Nadie puede negar la necesidad de que se evalúen a las instituciones de educación superior y la urgencia de que se busquen caminos para mejorar su calidad y pertinencia.
Es absurdo pensar, sin embargo, que ambos objetivos pueden ser impuestos desde arriba mediante metodologías poco transparentes y ejecutadas por instituciones controladas desde el Ejecutivo. Esto último es importante porque convierte a la evaluación universitaria en un proceso político; hace de la universidad tributaria de instancias ajenas a ella y pone sus tareas de docencia e investigación a expensas del poder.

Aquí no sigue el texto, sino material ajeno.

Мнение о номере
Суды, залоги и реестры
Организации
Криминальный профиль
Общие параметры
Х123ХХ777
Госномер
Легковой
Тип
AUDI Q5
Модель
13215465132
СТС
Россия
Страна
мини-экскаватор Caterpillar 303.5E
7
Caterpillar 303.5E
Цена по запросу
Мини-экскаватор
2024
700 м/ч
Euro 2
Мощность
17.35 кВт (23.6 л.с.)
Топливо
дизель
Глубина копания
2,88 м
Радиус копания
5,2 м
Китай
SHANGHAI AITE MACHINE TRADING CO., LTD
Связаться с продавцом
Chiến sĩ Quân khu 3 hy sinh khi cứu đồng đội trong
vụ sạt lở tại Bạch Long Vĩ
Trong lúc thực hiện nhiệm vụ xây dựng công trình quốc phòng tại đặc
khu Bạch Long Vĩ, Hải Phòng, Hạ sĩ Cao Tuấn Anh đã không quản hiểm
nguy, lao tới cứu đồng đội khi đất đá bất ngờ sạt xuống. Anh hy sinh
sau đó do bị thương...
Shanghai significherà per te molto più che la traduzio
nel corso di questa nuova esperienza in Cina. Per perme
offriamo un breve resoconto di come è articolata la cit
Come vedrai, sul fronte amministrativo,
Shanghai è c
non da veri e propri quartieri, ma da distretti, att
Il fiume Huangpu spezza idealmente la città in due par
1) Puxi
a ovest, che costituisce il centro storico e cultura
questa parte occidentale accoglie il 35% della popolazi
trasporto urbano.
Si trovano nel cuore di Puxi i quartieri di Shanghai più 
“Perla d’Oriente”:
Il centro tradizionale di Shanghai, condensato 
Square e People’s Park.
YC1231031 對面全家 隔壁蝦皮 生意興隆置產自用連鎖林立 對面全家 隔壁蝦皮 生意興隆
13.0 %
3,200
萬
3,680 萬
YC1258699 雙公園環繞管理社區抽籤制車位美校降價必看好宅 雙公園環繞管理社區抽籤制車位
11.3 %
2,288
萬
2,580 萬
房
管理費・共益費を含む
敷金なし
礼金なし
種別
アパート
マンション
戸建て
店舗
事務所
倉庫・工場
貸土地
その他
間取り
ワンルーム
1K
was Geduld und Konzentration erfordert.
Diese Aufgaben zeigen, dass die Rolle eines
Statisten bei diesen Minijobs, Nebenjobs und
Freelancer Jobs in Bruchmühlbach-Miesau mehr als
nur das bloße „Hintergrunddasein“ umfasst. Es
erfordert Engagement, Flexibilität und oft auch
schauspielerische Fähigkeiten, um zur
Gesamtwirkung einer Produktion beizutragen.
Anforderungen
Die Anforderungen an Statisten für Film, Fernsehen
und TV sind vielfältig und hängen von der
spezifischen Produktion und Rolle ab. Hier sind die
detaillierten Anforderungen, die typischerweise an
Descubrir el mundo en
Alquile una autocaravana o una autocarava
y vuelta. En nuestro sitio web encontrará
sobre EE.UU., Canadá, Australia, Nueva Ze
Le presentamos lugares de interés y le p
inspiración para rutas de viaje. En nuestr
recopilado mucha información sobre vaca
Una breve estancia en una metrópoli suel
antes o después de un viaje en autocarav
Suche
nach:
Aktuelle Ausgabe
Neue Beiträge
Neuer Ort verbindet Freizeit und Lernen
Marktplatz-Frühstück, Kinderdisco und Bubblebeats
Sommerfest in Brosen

El asunto se agrava cuando las herramientas usadas para evaluar se valen de mecanismos anacrónicos como la categorización, se basan en mitos (PhD sinónimo de buen académico y administrador; profesor a tiempo completo igual a buen profesor, premisa no aplicable a campos como el derecho, la administración, etc.; investigación lo mismo que publicación indexada) o no consideran la diversidad universitaria; cuando se mide con una sola vara proyectos académicos que se desenvuelven en contextos diferentes o persiguen misiones distintas.
Entre otros, estos son los problemas del informe de evaluación, acreditación y categorización de la educación superior que acaba de difundir el Ceaaces. Este órgano, compuesto por tres representantes del Presidente y tres elegidos por concurso, decretó la categoría en que se jerarquizan las universidades y politécnicas del país.
Millones de jóvenes universitarios y profesionales quedaron marcados como estudiantes o graduados de primera, segunda o tercera. De forma insultante, se quemó con hierro en sus frentes y títulos una A, B o C. Su esfuerzo de superación ha sido categorizado por una institución dirigida desde Carondelet que dictaminó, a base de cinco criterios arbitrarios, que su formación no sigue el molde único impuesto.
La categorización no mejorará la calidad de la educación superior; solo someterá a las universidades a la voluntad del poder político. Y será el termómetro del sometimiento universitario al proyecto oficial. Su lógica es el chantaje: “Si no haces lo que te digo, te bajo de categoría” o viceversa. Así no se mide calidad sino que se asegura obediencia. Se viola la autonomía y la libertad de cátedra; no se propende al mejoramiento sino a la domesticación.
Como profesor universitario, personalmente ejerzo mi derecho a la resistencia y no acepto que el poder político categorice mi labor académica; califique bien o mal mis tareas docentes e investigativas. Aquello es solo menester de la institución en la que con orgullo laboro, los estudiantes y mi conciencia. Mi universidad ha sido categorizada A; mantendría la misma posición si la letra hubiera sido otra.